1

Problem description

In an ETL pipeline, we update a table from an SQL database with a pandas dataframe. The table has about 2 milion rows, and the dataframe updates approximately 1 million of them. We do it with SQLAlchemy in Python, and the database is SQL Server (I think this is not too relevant for the question, but I'm writing it for the sake of completeness).

At the moment, the code is "as found", the update consisting of the following steps:

  1. Split the dataframe in many dataframes (the number appears to be fix and arbitrary, does not depend on the dataframe size).
  2. For each sub-dataframe, do an update query.

As it is, the process takes what (in my admittedly very limited SQL experience) appears to be too much time, about 1-2 hours.
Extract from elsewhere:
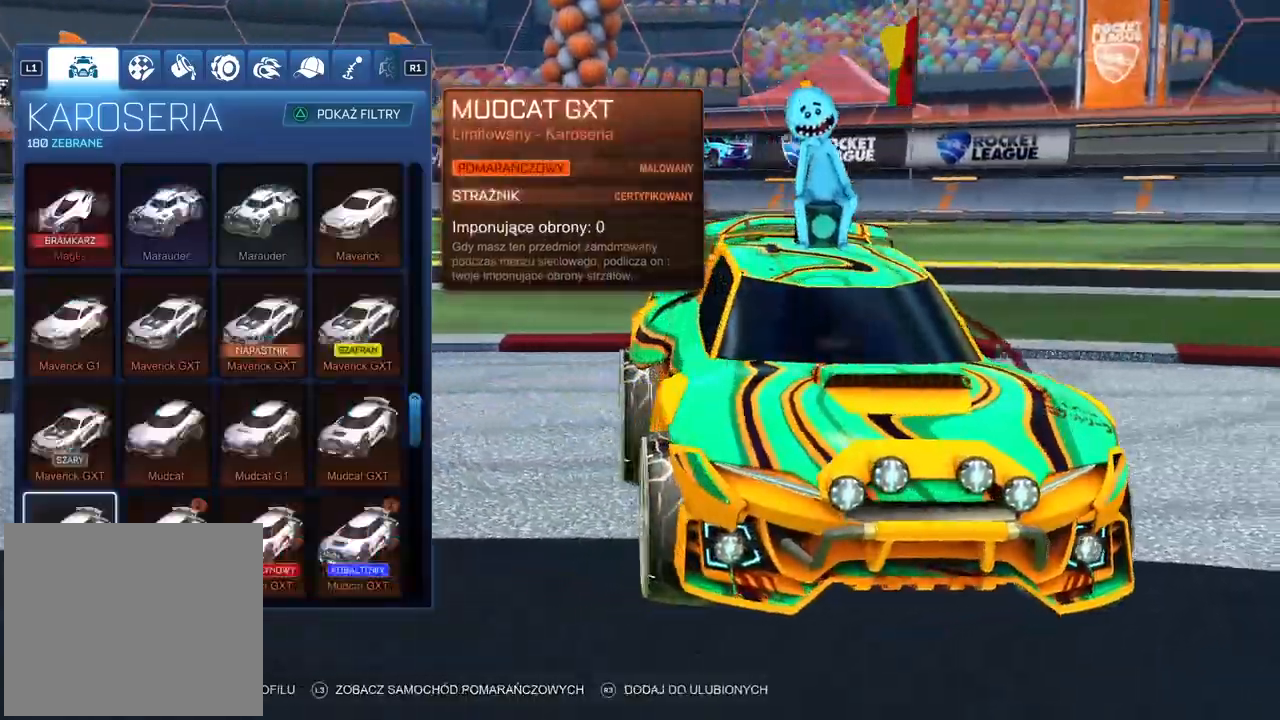
{"buttons": [], "left_stick": "center", "right_stick": "left", "events": [[83, "right_stick", "center"], [283, "right_stick", "left"]]}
The table schema consists of 4 columns:

  • An id as the primary key
  • 2 columns that are foreign keys (primary keys in their respective tables)
  • A 4th column

Questions

  • What can I do to make the code more efficient, and faster? Since the UPDATE is done in blocks, I'm unsure of whether the index is re-calculated every time (since the id value is not changed I don't know why that would be the case). I also don't know how the foreign key values (which could change for a given row) enter the complexity calculation.

  • At what point does it make sense, if at any, to insert all the rows into a new auxiliary table, re-calculate the index only at the end, truncate the original table and copy the auxiliary table into it? Are there any subtleties with this approach, with the indices, foreign keys, etc.?

nabla
  • 235
  • 2
  • 11

0 Answers0